Making communities safer
Published 4:40 am Thursday, October 16, 2008
It is interesting that the Bath Volunteer Fire Department celebrates 50 years of service this month, with October being National Fire Prevention Month.
For 50 years, that’s what the Bath Volunteer Fire Department has been doing, helping to prevent fires and fighting them when prevention fails. There’s no doubt firefighters would rather prevent fires than fight them.
With fire departments across the nation responding to hundreds of thousands of house fires each year, it is no wonder the theme for Fire Prevention Week 2008 was “It’s Fire Prevention Week: Prevent Home Fires.” Home fires are tragic, killing people, injuring people, damaging property and destroying property.
Just think, with a little extra caution the prevention of leading causes of home fires — cooking, electrical, heating and smoking-related — is within the power of fire-safety advocates and homeowners.
Many people do not know that Fire Prevention Week was established to commemorate the Great Chicago Fire, which killed more than 250 people, destroyed more than 17,400 structures and left 100,000 people homeless in 1871. That fire began Oct. 8.

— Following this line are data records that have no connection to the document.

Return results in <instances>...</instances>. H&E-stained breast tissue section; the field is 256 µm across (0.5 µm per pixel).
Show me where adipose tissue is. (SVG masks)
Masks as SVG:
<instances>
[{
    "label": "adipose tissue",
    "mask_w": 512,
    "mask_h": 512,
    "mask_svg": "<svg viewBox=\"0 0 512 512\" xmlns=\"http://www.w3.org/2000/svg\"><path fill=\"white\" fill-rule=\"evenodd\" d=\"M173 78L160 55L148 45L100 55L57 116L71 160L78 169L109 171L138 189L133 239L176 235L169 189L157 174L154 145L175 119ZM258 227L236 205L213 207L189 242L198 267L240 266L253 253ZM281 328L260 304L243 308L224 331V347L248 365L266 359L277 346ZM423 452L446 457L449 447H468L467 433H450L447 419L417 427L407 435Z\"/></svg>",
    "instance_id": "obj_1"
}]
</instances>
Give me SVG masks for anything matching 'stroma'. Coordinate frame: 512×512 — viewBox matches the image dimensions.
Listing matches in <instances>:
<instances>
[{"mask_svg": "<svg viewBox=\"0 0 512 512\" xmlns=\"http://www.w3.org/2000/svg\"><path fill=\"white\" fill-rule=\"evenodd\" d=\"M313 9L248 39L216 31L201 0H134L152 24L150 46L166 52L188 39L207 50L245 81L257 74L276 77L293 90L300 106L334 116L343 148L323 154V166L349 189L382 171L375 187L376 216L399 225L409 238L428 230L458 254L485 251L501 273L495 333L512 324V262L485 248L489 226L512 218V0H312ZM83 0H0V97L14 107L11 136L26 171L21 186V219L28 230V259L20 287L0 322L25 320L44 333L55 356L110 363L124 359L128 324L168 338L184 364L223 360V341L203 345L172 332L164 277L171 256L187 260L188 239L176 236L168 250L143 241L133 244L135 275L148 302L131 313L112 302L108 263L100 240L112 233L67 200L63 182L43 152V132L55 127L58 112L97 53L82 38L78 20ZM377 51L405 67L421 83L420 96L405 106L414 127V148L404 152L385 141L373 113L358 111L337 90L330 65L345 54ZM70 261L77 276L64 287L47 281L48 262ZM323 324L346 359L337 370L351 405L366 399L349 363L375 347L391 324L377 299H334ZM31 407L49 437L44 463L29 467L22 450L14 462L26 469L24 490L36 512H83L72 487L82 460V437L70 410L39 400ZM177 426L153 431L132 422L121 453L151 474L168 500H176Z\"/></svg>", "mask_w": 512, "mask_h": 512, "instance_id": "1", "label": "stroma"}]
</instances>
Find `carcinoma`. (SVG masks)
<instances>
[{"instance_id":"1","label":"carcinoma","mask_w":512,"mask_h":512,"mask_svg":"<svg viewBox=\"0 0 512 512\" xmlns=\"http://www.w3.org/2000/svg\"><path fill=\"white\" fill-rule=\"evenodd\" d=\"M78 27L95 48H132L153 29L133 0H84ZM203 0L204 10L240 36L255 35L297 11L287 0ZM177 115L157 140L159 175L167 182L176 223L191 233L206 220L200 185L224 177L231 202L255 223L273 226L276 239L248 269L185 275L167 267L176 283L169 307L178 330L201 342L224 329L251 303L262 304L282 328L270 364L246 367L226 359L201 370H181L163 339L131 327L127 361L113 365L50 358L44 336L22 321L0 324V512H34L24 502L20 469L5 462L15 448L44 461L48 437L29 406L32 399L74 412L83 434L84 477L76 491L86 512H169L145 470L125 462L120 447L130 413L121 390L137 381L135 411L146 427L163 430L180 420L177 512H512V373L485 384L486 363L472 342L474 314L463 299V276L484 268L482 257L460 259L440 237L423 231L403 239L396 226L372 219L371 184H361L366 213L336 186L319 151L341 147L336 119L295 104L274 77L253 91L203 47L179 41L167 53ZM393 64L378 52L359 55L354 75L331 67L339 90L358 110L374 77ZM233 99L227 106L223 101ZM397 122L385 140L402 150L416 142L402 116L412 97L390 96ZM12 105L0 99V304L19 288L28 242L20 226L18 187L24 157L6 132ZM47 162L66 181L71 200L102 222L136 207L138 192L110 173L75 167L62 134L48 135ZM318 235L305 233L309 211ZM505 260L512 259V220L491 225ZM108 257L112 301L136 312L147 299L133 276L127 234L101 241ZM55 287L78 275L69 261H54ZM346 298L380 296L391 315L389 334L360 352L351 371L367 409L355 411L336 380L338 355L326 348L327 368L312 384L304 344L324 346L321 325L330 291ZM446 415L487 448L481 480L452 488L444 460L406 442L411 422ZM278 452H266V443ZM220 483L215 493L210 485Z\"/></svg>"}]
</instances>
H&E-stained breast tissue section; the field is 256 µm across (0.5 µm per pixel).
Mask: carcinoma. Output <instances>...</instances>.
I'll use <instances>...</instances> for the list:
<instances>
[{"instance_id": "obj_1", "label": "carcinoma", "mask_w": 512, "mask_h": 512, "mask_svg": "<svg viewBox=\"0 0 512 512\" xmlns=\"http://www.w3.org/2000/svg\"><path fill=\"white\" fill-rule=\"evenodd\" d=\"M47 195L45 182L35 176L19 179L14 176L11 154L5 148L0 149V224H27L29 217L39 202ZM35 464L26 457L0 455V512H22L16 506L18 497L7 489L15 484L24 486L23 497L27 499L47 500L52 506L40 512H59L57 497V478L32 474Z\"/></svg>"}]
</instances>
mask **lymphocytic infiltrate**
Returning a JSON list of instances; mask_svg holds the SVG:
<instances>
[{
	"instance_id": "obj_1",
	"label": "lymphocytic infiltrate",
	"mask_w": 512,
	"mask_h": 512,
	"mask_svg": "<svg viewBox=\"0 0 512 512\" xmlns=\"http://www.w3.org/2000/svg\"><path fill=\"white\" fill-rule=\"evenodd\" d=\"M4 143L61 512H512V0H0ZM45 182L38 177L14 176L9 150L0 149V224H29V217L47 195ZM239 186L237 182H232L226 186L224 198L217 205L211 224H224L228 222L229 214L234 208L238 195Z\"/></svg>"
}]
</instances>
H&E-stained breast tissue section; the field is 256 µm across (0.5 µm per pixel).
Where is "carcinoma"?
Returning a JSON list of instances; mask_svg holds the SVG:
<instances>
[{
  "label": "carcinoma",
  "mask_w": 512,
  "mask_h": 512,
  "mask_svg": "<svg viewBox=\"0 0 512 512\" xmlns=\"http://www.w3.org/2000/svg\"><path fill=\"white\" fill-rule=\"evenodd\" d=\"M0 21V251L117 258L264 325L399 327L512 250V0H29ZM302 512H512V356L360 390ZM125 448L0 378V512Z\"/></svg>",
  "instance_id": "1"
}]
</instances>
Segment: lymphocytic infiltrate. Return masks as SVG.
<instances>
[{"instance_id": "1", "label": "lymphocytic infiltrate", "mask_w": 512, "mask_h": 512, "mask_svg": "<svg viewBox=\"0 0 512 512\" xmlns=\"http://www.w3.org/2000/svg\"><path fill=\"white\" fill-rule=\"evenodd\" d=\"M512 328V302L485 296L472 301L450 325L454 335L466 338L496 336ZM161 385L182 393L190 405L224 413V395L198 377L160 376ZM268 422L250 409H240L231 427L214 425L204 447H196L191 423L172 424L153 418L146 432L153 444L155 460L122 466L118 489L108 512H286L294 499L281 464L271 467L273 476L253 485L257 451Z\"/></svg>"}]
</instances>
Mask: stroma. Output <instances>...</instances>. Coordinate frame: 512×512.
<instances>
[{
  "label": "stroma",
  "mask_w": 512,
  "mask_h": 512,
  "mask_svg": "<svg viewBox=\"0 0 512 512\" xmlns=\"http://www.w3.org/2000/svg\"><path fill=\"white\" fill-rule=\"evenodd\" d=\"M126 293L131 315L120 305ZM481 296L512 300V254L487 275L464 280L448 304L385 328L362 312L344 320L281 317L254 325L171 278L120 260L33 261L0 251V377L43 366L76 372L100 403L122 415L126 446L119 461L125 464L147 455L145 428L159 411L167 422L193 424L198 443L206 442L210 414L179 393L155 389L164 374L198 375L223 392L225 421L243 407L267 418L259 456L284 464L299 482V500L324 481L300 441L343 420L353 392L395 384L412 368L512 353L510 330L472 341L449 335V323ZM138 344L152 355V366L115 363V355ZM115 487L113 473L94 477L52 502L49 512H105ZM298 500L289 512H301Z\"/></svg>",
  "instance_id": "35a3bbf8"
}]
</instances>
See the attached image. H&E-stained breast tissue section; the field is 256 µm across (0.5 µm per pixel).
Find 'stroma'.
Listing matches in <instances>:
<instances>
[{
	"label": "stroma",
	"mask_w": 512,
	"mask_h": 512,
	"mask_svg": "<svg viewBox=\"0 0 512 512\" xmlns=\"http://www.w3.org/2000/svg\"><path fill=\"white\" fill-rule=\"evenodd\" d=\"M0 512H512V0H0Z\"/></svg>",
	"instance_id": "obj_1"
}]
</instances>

The Chicago fire was not the largest fire that week in 1871. That distinction goes to the Peshtigo Fire, the most devastating forest fire in American history, according to the National Fire Protection Association. That fire, which also occurred on Oct. 8, blazed a path through northeast Wisconsin, burning down 16 towns, killing 1,152 people and burning 1.2 million acres before it was extinguished.
That’s more than enough proof that fire prevention will save lives and property. Those fires changed the way firefighters and public officials viewed fire safety. It’s tragic that it took such a significant loss of lives and properties before changes related to fire safety were made.
That’s why the Bath Volunteer Fire Department and other fire departments in the United States stress fire-prevention activities and projects during National Fire Prevention Month and National Fire Prevention Week. According to the National Archives and Records Administration’s Library Information Center, Fire Prevention Week is the longest-running public health and safety observance on record.
Although families are encouraged to practice their home fire-escape plans during National Fire Prevention Month, they should practice several times a year. If a family doesn’t have a fire-escape plan, that family should contact the nearest fire department and ask for assistance in establishing such a plan. Firefighters will be more than happy to help a family develop such a life-saving plan.
As for fire prevention, it should be on our minds each month and each week, not just during October.
Just ask the Bath Volunteer Fire Department about that. It has been working to prevent fires each month of the 50 years it’s been in existence. Its 50 years of fire prevention have made Bath a safer community.